# What do you think of these in a shower



## Speedy Petey (Sep 30, 2003)

Chris Johnson said:


> So does this mean I could install a porch light in my shower and a GFI with a wet location rated cover plate?
> 
> It sounds like I am being a smart ass, but is this a realistic application for this product?


Yes it is. I have done it myself.


----------



## ampman (Apr 1, 2009)

is it less than 300$


----------



## rbsremodeling (Nov 12, 2007)

ampman said:


> is it less than 300$


:laughing: you can bet your ass it is


----------



## Mike Finley (Apr 28, 2004)

ampman said:


> is it less than 300$


This ain't a steam shower light buddy! :laughing:

I've already solved that 300 dollar problem with some duct tape and saran wrap.


----------



## ampman (Apr 1, 2009)

Mike Finley said:


> This ain't a steam shower light buddy! :laughing:
> 
> I've already solved that 300 dollar problem with some duct tape and saran wrap.

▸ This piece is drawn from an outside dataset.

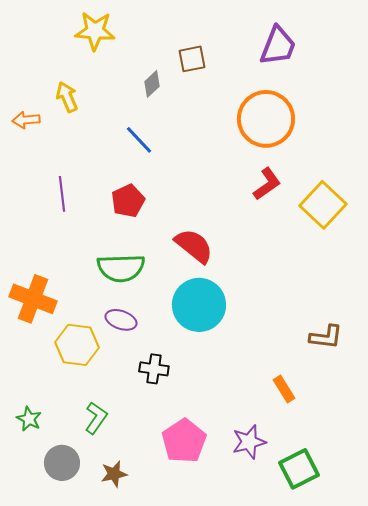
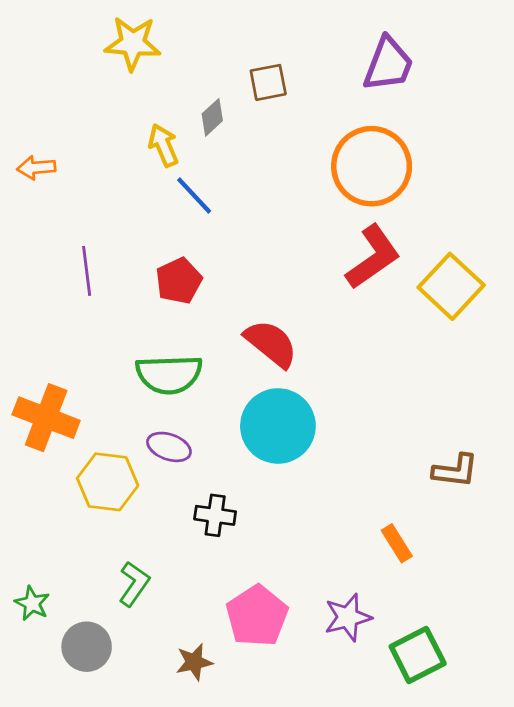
yellow arrow: (67, 97) -> (163, 145), moved
red L-shape: (267, 184) -> (373, 257), size x1.4
green star: (29, 419) -> (32, 603), moved
brown star: (114, 474) -> (194, 662), moved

 sorry could not help myself -- would a wet location listed light work in a steam shower- probaly not


----------



## rbsremodeling (Nov 12, 2007)

ampman said:


> sorry could not help myself -- would a wet location listed light work in a steam shower- probaly not


The steam showers are rough on most fully enclosed light cans. I have given up trying.

I just set a nice halogen track light outside and beam the lights in, works like a charm


----------



## JonM (Nov 1, 2007)

I keep telling you gents...these are great and only 20 bucks


----------



## lagaceelectric (Apr 4, 2008)

It looks like the trim has a rubber gasket that seals to the bulb to make it wet location approved


----------